Wie genau die Preiserhöhung gestaltet wird, das handhaben die befragten Wirtinnen und Wirte unterschiedlich. Die eine hebt die Preise schrittweise an, der andere macht es zum 1. Januar. Wieder andere versuchen, anderswo einzusparen oder senken ihre Gewinnmarge. Georgios Agathangelidis, der das Restaurant Krone in Sulzgries betreibt, ist der Überzeugung, dass er die Mehrwertsteuer nicht eins zu eins weitergeben kann. Schon jetzt merke er eine Zurückhaltung bei Gästen im Vergleich zu früher. Das liege vielleicht mit daran, dass sein Lokal außerhalb liege. „Wir sind nicht im Stadtzentrum, wo es mehr Durchlauf gibt.“ In diesem Jahr habe er die Preise bereits nach langer Zeit um zehn Prozent anheben müssen. Er mache sich Sorgen, wie die Leute es annähmen, wenn er sie erneut erhöhe. „Aber wir müssen.“ Wenn sich die Lage weiter verschlechtere, müsse er sein Lokal womöglich aufgeben.

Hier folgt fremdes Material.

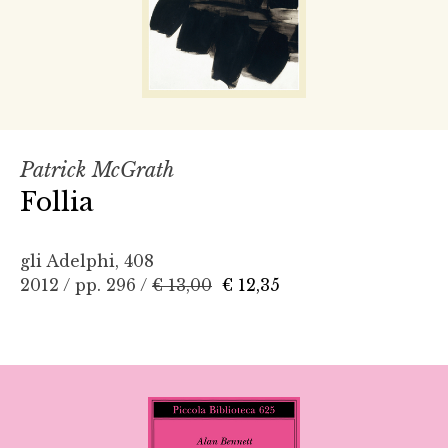
Patrick McGrath
Follia
gli Adelphi, 408
2012 / pp. 296 /
€ 13,00
€ 12,35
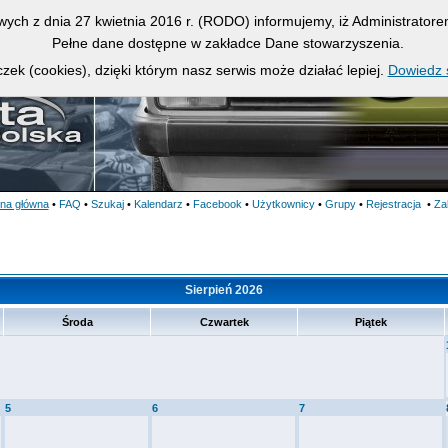
owych z dnia 27 kwietnia 2016 r. (RODO) informujemy, iż Administrato
Pełne dane dostępne w zakładce Dane stowarzyszenia.
zek (cookies), dzięki którym nasz serwis może działać lepiej.
Dowiedz s
ona główna
•
FAQ
•
Szukaj
•
Kalendarz
•
Facebook
•
Użytkownicy
•
Grupy
•
Rejestracja
•
Za
Sierpień 2026
Środa
Czwartek
Piątek
5
6
7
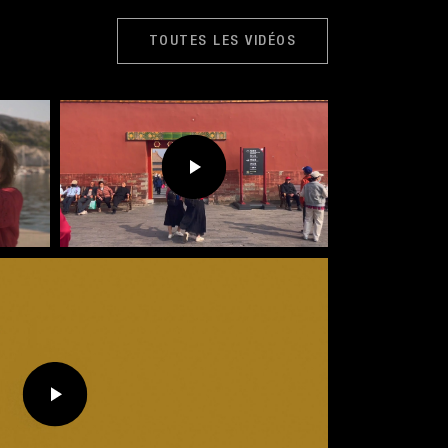
TOUTES LES VIDÉOS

Auch Speisen in Bäckereicafés sollen höher besteuert werden. „Auch wir werden die Preise anpassen müssen“, sagt Florian Dieringer von der gleichnamigen Esslinger Bäckerei. Er ist der Überzeugung, dass sein Betrieb die Veränderung nicht so stark zu spüren bekommt wie die Abendgastronomie. „Wir haben den Eindruck, dass viele umschwenken und etwa zu Geburtstagsfeiern nicht mehr abends zum Essen einladen, sondern zum Frühstück, weil es günstiger ist.“ Und im mittleren Neckarraum könnten es sich viele weiter leisten, essen zu gehen.

Gastronomie passt sich an

Ähnliche Hoffnungen haben andere Restaurantbetreiber, darunter Heike Kauderer von den Hotels Hirsch und Lamm in Ostfildern. Sie beschreibt Enttäuschung gegenüber der Politik. Die Gastronomie fühle sich ungleichbehandelt gegenüber den Nachbarländern und der To-Go-Gastronomie, die weiter geringere Steuern hätten. Kauderer und andere monieren, dass es an Wertschätzung für die Gastronomie mangelt. Von vielen Kollegen höre sie, dass sie übers Aufgeben nachdenken. „Ob sie das dann realisieren, sei dahingestellt“, sagt Kauderer. Sie glaube nicht, dass es die Gastronomie irgendwann nicht mehr gebe. Doch man müsse sich anpassen. Einige Betriebe schlössen an Sonntagen oder verringerten Personal. Kauderer versucht, den Aufwand an Sonn- und Feiertagen – der auch aufgrund von Zuschlägen fürs Personal hoch ist – zu senken, indem sie an diesen Tagen nur Mehrgangmenüs für einen Pauschalpreis anbietet. „Damit wir einen Mindestumsatz erreichen.“ Je nachdem, wie sich die Situation entwickle, müsse auch ihr Betrieb womöglich Personal reduzieren.